#### Exercise requirements:
Lift every line from the entries that includes the word "ottoman".

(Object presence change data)
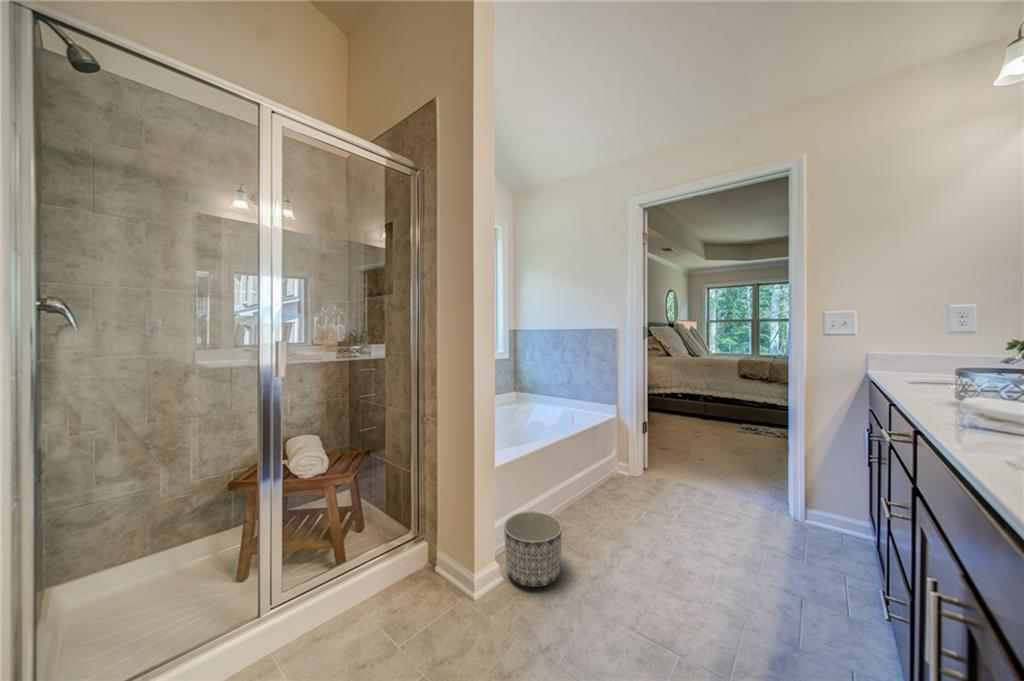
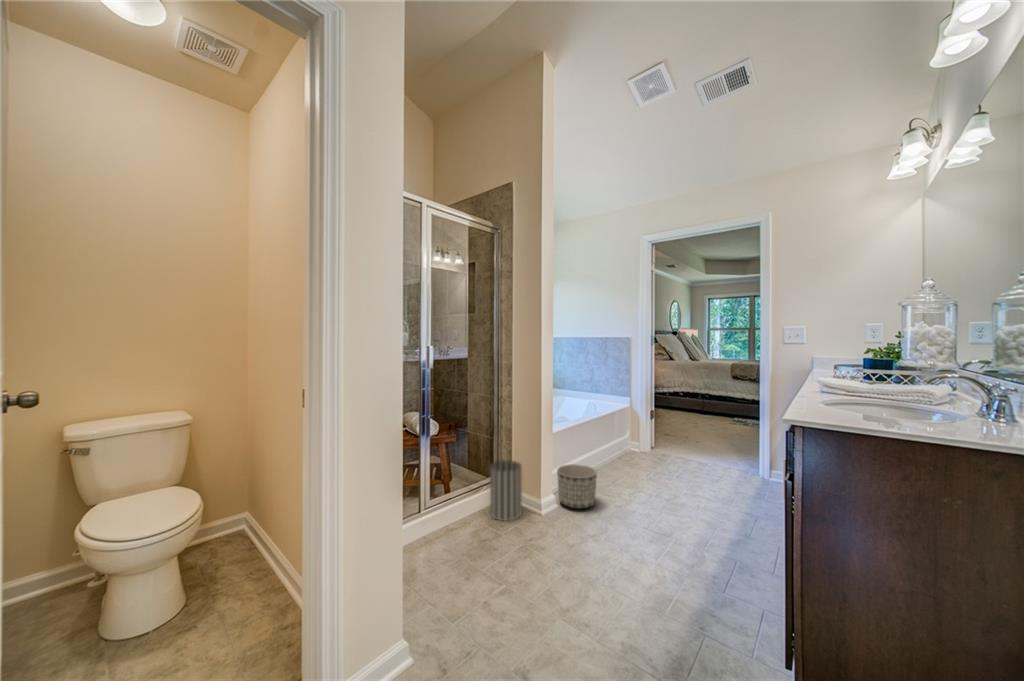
wastebasket: none [394,512,445,616] -> present [490,460,522,521]

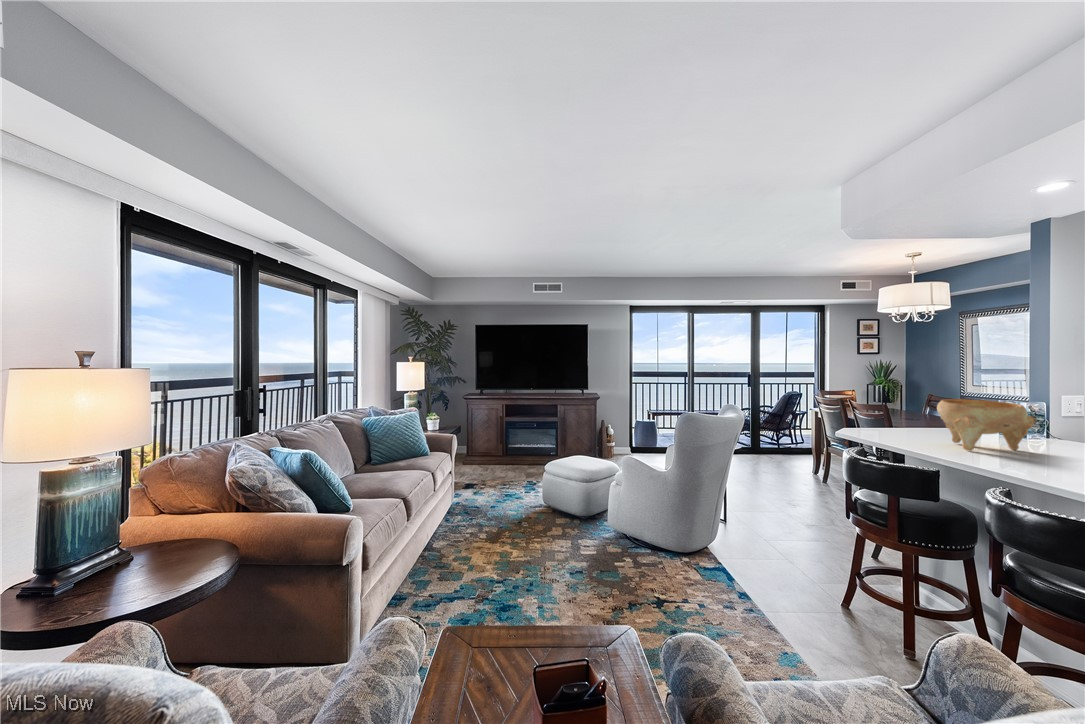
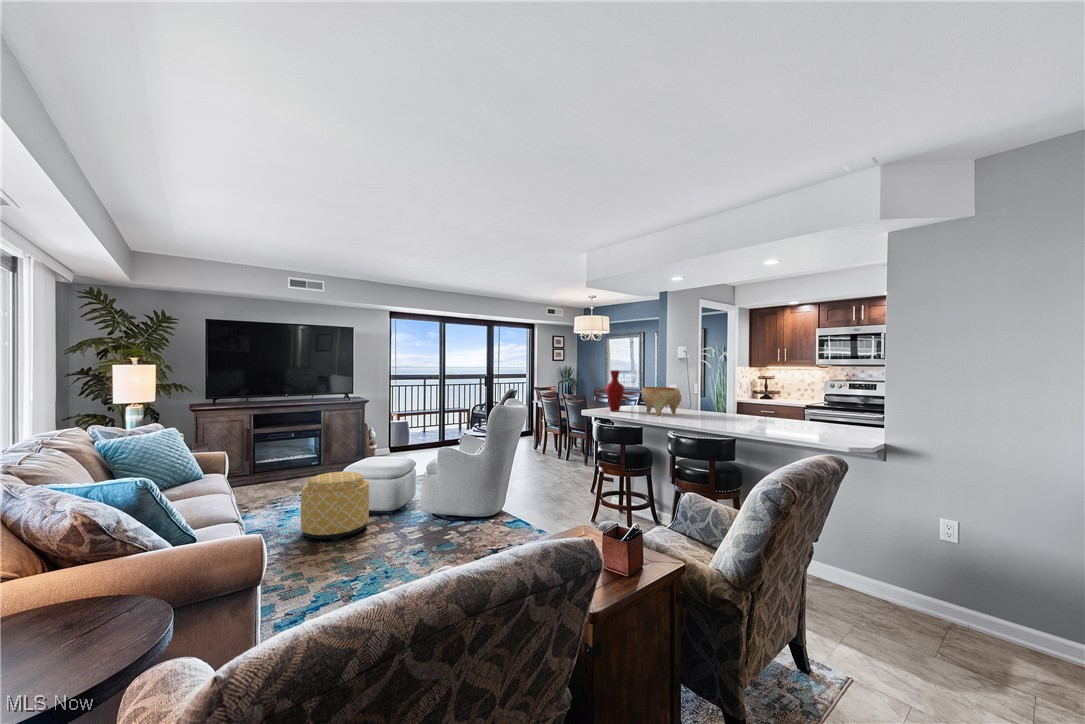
vase: none [876,370,913,435] -> present [606,370,624,411]
ottoman: none [495,468,555,538] -> present [301,472,369,542]

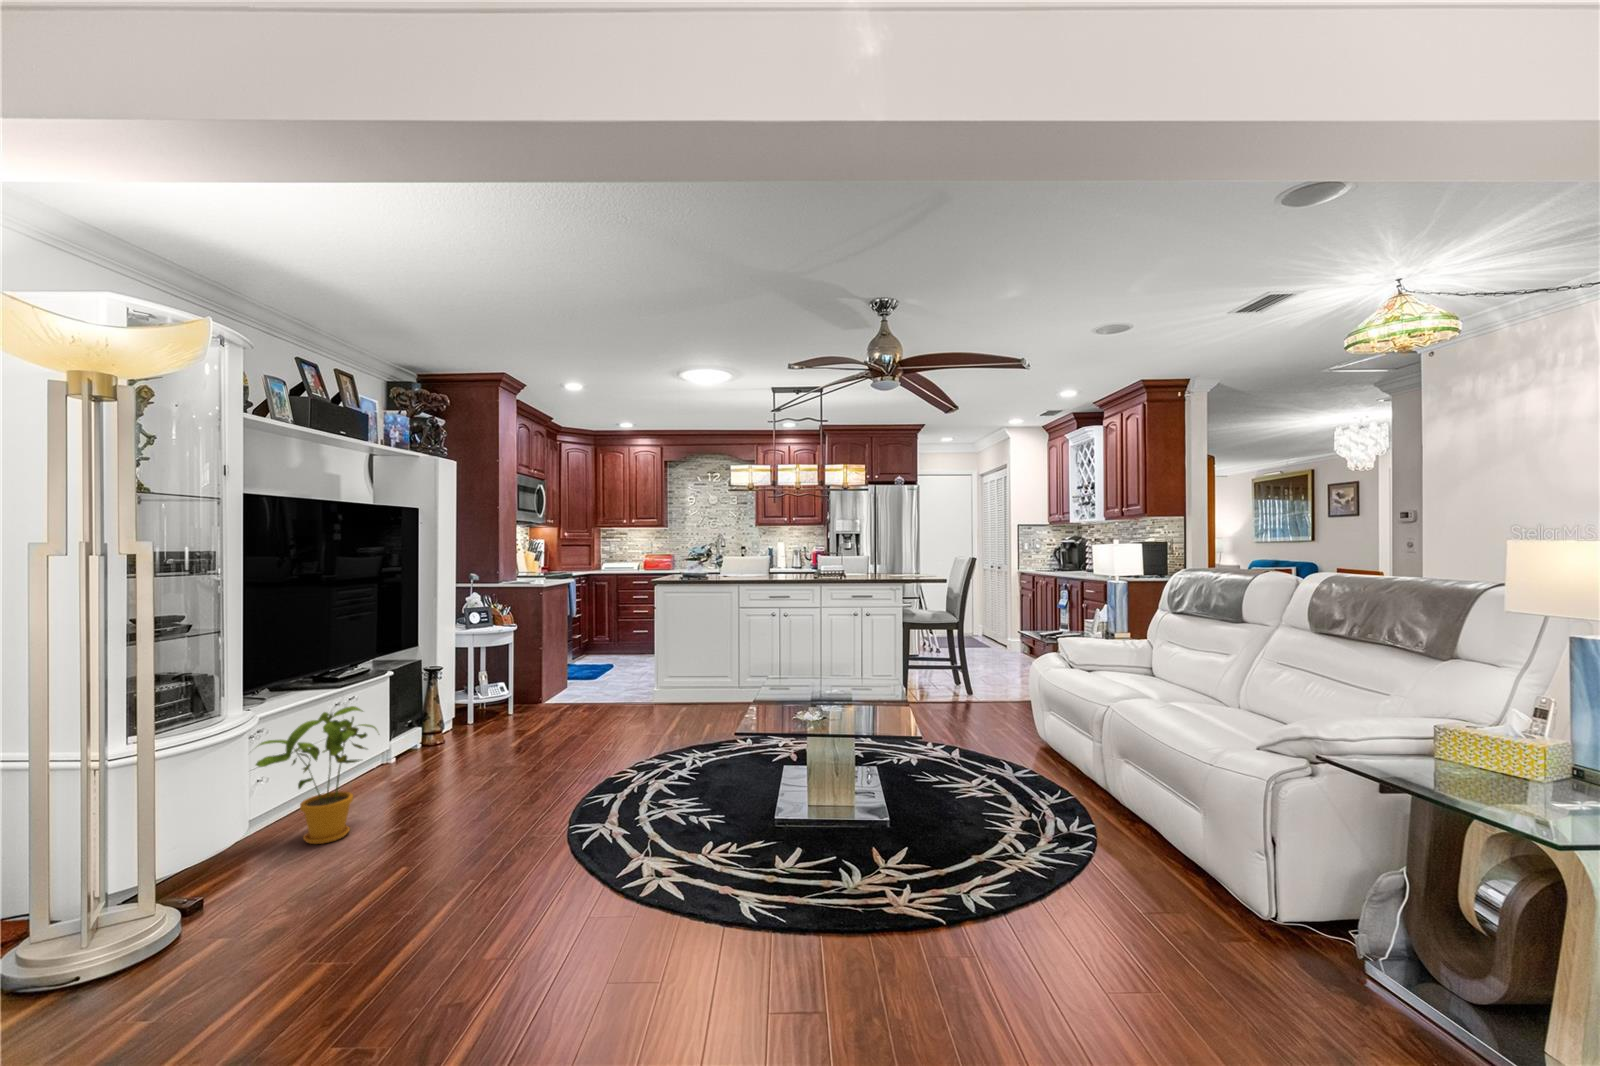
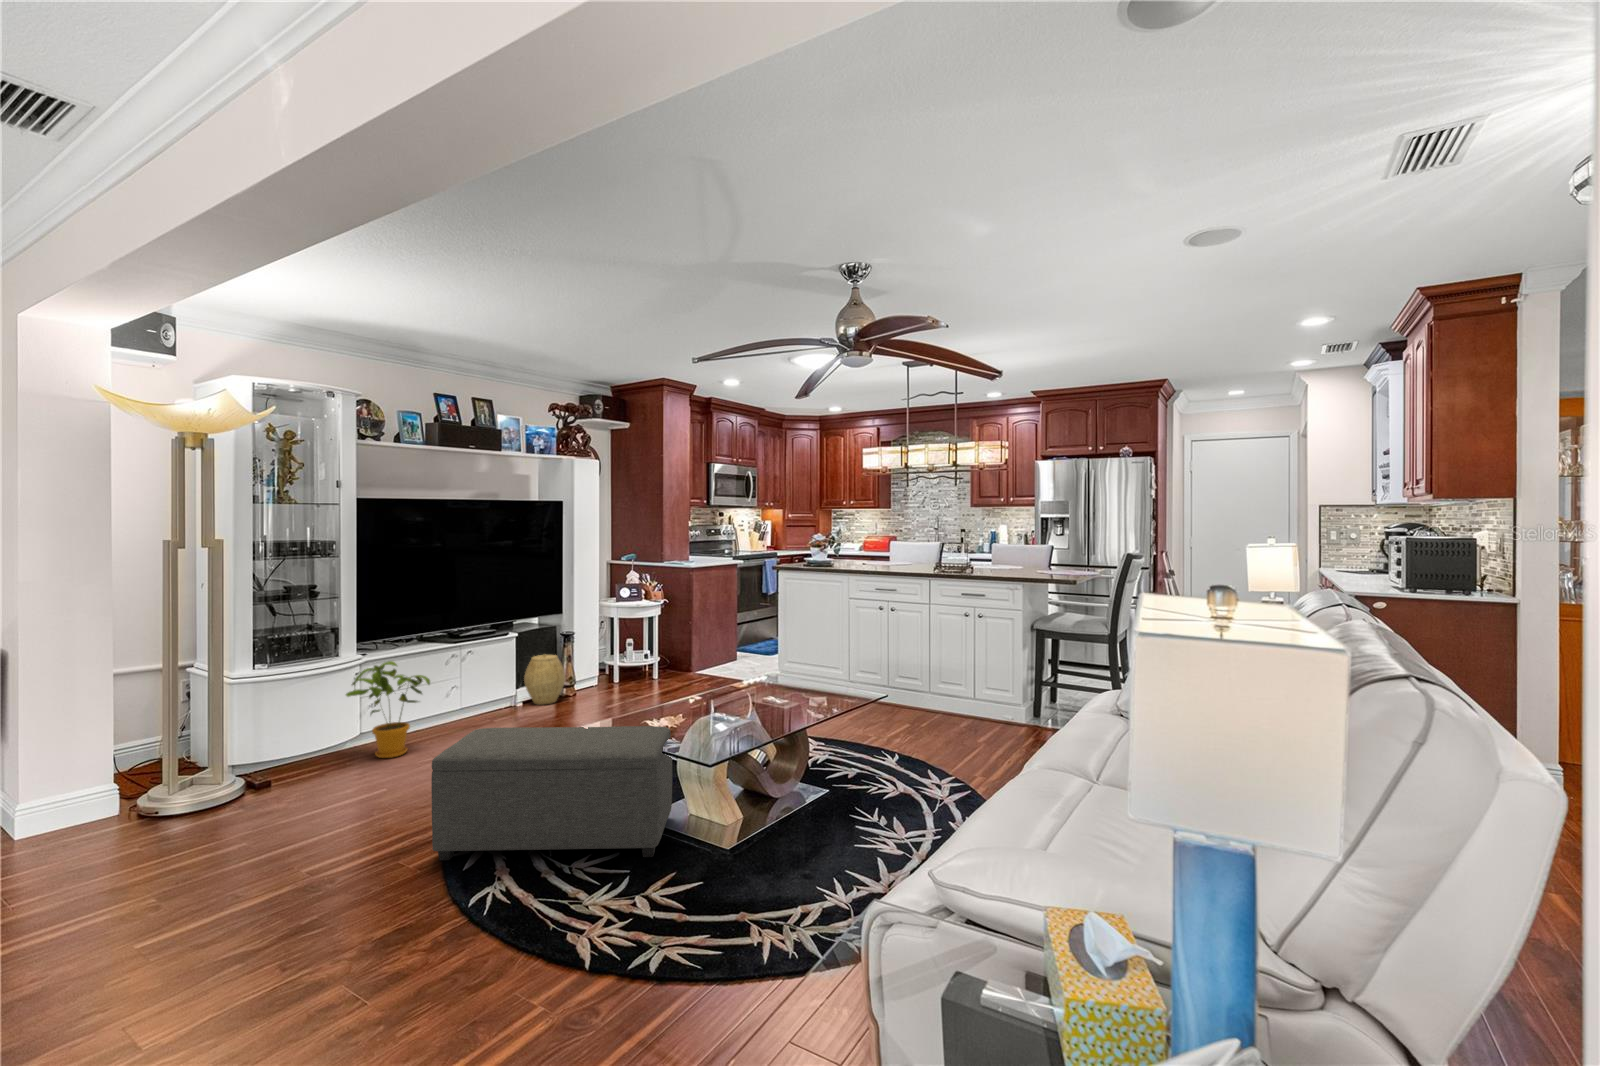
woven basket: none [401,693,455,756] -> present [524,655,565,705]
ottoman: none [599,722,842,903] -> present [431,726,672,860]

#### Answer to this task:
ottoman: none [495,468,555,538] -> present [301,472,369,542]
ottoman: none [599,722,842,903] -> present [431,726,672,860]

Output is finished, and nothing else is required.